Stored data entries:
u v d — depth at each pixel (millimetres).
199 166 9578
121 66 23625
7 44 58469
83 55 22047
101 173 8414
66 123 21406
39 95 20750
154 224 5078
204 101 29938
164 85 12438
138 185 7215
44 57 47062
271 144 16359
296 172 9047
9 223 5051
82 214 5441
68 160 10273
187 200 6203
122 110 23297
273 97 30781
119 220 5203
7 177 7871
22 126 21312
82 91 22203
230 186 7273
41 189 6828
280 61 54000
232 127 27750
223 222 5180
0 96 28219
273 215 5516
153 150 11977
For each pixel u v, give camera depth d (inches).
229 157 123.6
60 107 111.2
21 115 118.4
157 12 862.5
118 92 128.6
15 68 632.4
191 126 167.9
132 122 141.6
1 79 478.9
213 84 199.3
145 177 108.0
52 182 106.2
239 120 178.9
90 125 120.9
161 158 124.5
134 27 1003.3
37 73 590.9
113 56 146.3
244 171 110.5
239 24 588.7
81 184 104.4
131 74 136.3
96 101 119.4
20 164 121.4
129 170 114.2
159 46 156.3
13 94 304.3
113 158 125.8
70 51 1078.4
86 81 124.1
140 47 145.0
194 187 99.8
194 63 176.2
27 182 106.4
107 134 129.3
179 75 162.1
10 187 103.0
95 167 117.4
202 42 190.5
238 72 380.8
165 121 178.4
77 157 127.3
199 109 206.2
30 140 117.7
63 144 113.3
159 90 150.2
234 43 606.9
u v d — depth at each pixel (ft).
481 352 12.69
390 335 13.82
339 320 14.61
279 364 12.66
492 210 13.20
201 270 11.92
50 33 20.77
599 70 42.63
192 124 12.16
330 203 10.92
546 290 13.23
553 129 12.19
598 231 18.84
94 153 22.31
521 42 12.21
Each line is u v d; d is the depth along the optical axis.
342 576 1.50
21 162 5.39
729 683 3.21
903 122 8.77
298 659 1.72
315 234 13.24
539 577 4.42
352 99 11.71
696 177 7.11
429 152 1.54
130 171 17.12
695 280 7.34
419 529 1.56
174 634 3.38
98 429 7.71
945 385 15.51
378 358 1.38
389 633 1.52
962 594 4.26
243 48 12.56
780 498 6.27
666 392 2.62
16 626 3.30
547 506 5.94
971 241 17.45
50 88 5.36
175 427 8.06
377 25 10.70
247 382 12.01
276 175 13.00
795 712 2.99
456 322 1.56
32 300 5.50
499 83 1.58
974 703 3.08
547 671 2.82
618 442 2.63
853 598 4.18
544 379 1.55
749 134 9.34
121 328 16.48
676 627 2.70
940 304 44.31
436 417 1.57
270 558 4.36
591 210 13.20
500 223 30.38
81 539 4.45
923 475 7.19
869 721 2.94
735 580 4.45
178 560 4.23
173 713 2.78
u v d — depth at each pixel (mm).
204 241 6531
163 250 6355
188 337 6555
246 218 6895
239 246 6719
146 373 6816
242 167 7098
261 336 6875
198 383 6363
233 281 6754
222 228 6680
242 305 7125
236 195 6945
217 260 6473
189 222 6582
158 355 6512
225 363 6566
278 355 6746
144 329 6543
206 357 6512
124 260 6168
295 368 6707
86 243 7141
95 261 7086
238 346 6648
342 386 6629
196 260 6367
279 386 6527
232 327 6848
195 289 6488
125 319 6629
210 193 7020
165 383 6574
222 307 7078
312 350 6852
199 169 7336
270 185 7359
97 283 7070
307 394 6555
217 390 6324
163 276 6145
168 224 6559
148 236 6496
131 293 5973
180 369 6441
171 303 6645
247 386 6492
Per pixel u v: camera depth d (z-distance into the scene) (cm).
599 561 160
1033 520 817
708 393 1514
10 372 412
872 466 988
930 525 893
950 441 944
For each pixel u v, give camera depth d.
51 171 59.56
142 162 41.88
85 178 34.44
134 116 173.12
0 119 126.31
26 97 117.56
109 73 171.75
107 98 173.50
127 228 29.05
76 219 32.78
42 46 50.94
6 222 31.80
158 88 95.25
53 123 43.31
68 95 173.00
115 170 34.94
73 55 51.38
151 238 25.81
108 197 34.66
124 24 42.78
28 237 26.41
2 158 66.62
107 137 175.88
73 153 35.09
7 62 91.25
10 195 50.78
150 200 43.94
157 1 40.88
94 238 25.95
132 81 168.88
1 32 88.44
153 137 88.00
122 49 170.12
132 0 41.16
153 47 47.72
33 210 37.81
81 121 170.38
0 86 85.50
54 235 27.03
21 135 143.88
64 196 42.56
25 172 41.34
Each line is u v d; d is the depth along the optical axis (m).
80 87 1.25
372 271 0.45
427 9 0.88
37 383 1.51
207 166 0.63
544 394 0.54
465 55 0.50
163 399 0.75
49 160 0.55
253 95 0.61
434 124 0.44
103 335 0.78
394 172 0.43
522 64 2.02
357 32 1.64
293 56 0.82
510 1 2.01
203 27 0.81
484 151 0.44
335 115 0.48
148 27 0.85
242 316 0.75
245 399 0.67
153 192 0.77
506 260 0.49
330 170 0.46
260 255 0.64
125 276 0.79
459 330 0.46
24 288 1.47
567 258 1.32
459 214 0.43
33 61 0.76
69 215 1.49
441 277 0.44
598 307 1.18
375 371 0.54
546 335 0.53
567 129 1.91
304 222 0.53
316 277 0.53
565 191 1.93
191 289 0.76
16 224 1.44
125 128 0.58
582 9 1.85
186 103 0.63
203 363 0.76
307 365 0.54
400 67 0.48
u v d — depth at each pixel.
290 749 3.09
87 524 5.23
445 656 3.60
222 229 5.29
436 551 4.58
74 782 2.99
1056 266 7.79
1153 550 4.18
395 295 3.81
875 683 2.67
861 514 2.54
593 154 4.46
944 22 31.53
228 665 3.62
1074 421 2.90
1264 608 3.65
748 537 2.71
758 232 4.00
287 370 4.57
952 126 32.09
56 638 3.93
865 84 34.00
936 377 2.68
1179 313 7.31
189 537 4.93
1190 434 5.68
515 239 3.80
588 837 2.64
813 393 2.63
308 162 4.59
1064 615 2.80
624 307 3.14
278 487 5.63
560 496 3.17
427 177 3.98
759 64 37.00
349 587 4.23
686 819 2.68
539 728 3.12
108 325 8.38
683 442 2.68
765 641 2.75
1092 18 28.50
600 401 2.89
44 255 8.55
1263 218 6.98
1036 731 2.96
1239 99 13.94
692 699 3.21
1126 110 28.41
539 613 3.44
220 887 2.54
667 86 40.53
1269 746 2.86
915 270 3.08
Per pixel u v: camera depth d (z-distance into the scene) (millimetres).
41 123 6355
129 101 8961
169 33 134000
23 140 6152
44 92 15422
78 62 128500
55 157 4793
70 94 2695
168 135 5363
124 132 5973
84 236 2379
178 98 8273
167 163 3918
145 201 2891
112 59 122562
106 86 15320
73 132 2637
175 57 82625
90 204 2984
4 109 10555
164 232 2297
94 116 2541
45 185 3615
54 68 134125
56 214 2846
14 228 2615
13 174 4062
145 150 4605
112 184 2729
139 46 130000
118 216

**ASSIGNMENT:**
Write all the records out again. Nothing may differ from the original.

**WRITTEN SOLUTION:**
u v d — depth at each pixel (millimetres).
199 166 9578
121 66 23625
7 44 58469
83 55 22047
101 173 8414
66 123 21406
39 95 20750
154 224 5078
204 101 29938
164 85 12438
138 185 7215
44 57 47062
271 144 16359
296 172 9047
9 223 5051
82 214 5441
68 160 10273
187 200 6203
122 110 23297
273 97 30781
119 220 5203
7 177 7871
22 126 21312
82 91 22203
230 186 7273
41 189 6828
280 61 54000
232 127 27750
223 222 5180
0 96 28219
273 215 5516
153 150 11977
For each pixel u v, give camera depth d (inches).
229 157 123.6
60 107 111.2
21 115 118.4
157 12 862.5
118 92 128.6
15 68 632.4
191 126 167.9
132 122 141.6
1 79 478.9
213 84 199.3
145 177 108.0
52 182 106.2
239 120 178.9
90 125 120.9
161 158 124.5
134 27 1003.3
37 73 590.9
113 56 146.3
244 171 110.5
239 24 588.7
81 184 104.4
131 74 136.3
96 101 119.4
20 164 121.4
129 170 114.2
159 46 156.3
13 94 304.3
113 158 125.8
70 51 1078.4
86 81 124.1
140 47 145.0
194 187 99.8
194 63 176.2
27 182 106.4
107 134 129.3
179 75 162.1
10 187 103.0
95 167 117.4
202 42 190.5
238 72 380.8
165 121 178.4
77 157 127.3
199 109 206.2
30 140 117.7
63 144 113.3
159 90 150.2
234 43 606.9
u v d — depth at each pixel (ft).
481 352 12.69
390 335 13.82
339 320 14.61
279 364 12.66
492 210 13.20
201 270 11.92
50 33 20.77
599 70 42.63
192 124 12.16
330 203 10.92
546 290 13.23
553 129 12.19
598 231 18.84
94 153 22.31
521 42 12.21
Each line is u v d; d is the depth along the optical axis.
342 576 1.50
21 162 5.39
729 683 3.21
903 122 8.77
298 659 1.72
315 234 13.24
539 577 4.42
352 99 11.71
696 177 7.11
429 152 1.54
130 171 17.12
695 280 7.34
419 529 1.56
174 634 3.38
98 429 7.71
945 385 15.51
378 358 1.38
389 633 1.52
962 594 4.26
243 48 12.56
780 498 6.27
666 392 2.62
16 626 3.30
547 506 5.94
971 241 17.45
50 88 5.36
175 427 8.06
377 25 10.70
247 382 12.01
276 175 13.00
795 712 2.99
456 322 1.56
32 300 5.50
499 83 1.58
974 703 3.08
547 671 2.82
618 442 2.63
853 598 4.18
544 379 1.55
749 134 9.34
121 328 16.48
676 627 2.70
940 304 44.31
436 417 1.57
270 558 4.36
591 210 13.20
500 223 30.38
81 539 4.45
923 475 7.19
869 721 2.94
735 580 4.45
178 560 4.23
173 713 2.78
u v d — depth at each pixel (mm).
204 241 6531
163 250 6355
188 337 6555
246 218 6895
239 246 6719
146 373 6816
242 167 7098
261 336 6875
198 383 6363
233 281 6754
222 228 6680
242 305 7125
236 195 6945
217 260 6473
189 222 6582
158 355 6512
225 363 6566
278 355 6746
144 329 6543
206 357 6512
124 260 6168
295 368 6707
86 243 7141
95 261 7086
238 346 6648
342 386 6629
196 260 6367
279 386 6527
232 327 6848
195 289 6488
125 319 6629
210 193 7020
165 383 6574
222 307 7078
312 350 6852
199 169 7336
270 185 7359
97 283 7070
307 394 6555
217 390 6324
163 276 6145
168 224 6559
148 236 6496
131 293 5973
180 369 6441
171 303 6645
247 386 6492
Per pixel u v: camera depth d (z-distance into the scene) (cm).
599 561 160
1033 520 817
708 393 1514
10 372 412
872 466 988
930 525 893
950 441 944
For each pixel u v, give camera depth d.
51 171 59.56
142 162 41.88
85 178 34.44
134 116 173.12
0 119 126.31
26 97 117.56
109 73 171.75
107 98 173.50
127 228 29.05
76 219 32.78
42 46 50.94
6 222 31.80
158 88 95.25
53 123 43.31
68 95 173.00
115 170 34.94
73 55 51.38
151 238 25.81
108 197 34.66
124 24 42.78
28 237 26.41
2 158 66.62
107 137 175.88
73 153 35.09
7 62 91.25
10 195 50.78
150 200 43.94
157 1 40.88
94 238 25.95
132 81 168.88
1 32 88.44
153 137 88.00
122 49 170.12
132 0 41.16
153 47 47.72
33 210 37.81
81 121 170.38
0 86 85.50
54 235 27.03
21 135 143.88
64 196 42.56
25 172 41.34
Each line is u v d; d is the depth along the optical axis (m).
80 87 1.25
372 271 0.45
427 9 0.88
37 383 1.51
207 166 0.63
544 394 0.54
465 55 0.50
163 399 0.75
49 160 0.55
253 95 0.61
434 124 0.44
103 335 0.78
394 172 0.43
522 64 2.02
357 32 1.64
293 56 0.82
510 1 2.01
203 27 0.81
484 151 0.44
335 115 0.48
148 27 0.85
242 316 0.75
245 399 0.67
153 192 0.77
506 260 0.49
330 170 0.46
260 255 0.64
125 276 0.79
459 330 0.46
24 288 1.47
567 258 1.32
459 214 0.43
33 61 0.76
69 215 1.49
441 277 0.44
598 307 1.18
375 371 0.54
546 335 0.53
567 129 1.91
304 222 0.53
316 277 0.53
565 191 1.93
191 289 0.76
16 224 1.44
125 128 0.58
582 9 1.85
186 103 0.63
203 363 0.76
307 365 0.54
400 67 0.48
u v d — depth at each pixel.
290 749 3.09
87 524 5.23
445 656 3.60
222 229 5.29
436 551 4.58
74 782 2.99
1056 266 7.79
1153 550 4.18
395 295 3.81
875 683 2.67
861 514 2.54
593 154 4.46
944 22 31.53
228 665 3.62
1074 421 2.90
1264 608 3.65
748 537 2.71
758 232 4.00
287 370 4.57
952 126 32.09
56 638 3.93
865 84 34.00
936 377 2.68
1179 313 7.31
189 537 4.93
1190 434 5.68
515 239 3.80
588 837 2.64
813 393 2.63
308 162 4.59
1064 615 2.80
624 307 3.14
278 487 5.63
560 496 3.17
427 177 3.98
759 64 37.00
349 587 4.23
686 819 2.68
539 728 3.12
108 325 8.38
683 442 2.68
765 641 2.75
1092 18 28.50
600 401 2.89
44 255 8.55
1263 218 6.98
1036 731 2.96
1239 99 13.94
692 699 3.21
1126 110 28.41
539 613 3.44
220 887 2.54
667 86 40.53
1269 746 2.86
915 270 3.08
Per pixel u v: camera depth d (z-distance into the scene) (millimetres).
41 123 6355
129 101 8961
169 33 134000
23 140 6152
44 92 15422
78 62 128500
55 157 4793
70 94 2695
168 135 5363
124 132 5973
84 236 2379
178 98 8273
167 163 3918
145 201 2891
112 59 122562
106 86 15320
73 132 2637
175 57 82625
90 204 2984
4 109 10555
164 232 2297
94 116 2541
45 185 3615
54 68 134125
56 214 2846
14 228 2615
13 174 4062
145 150 4605
112 184 2729
139 46 130000
118 216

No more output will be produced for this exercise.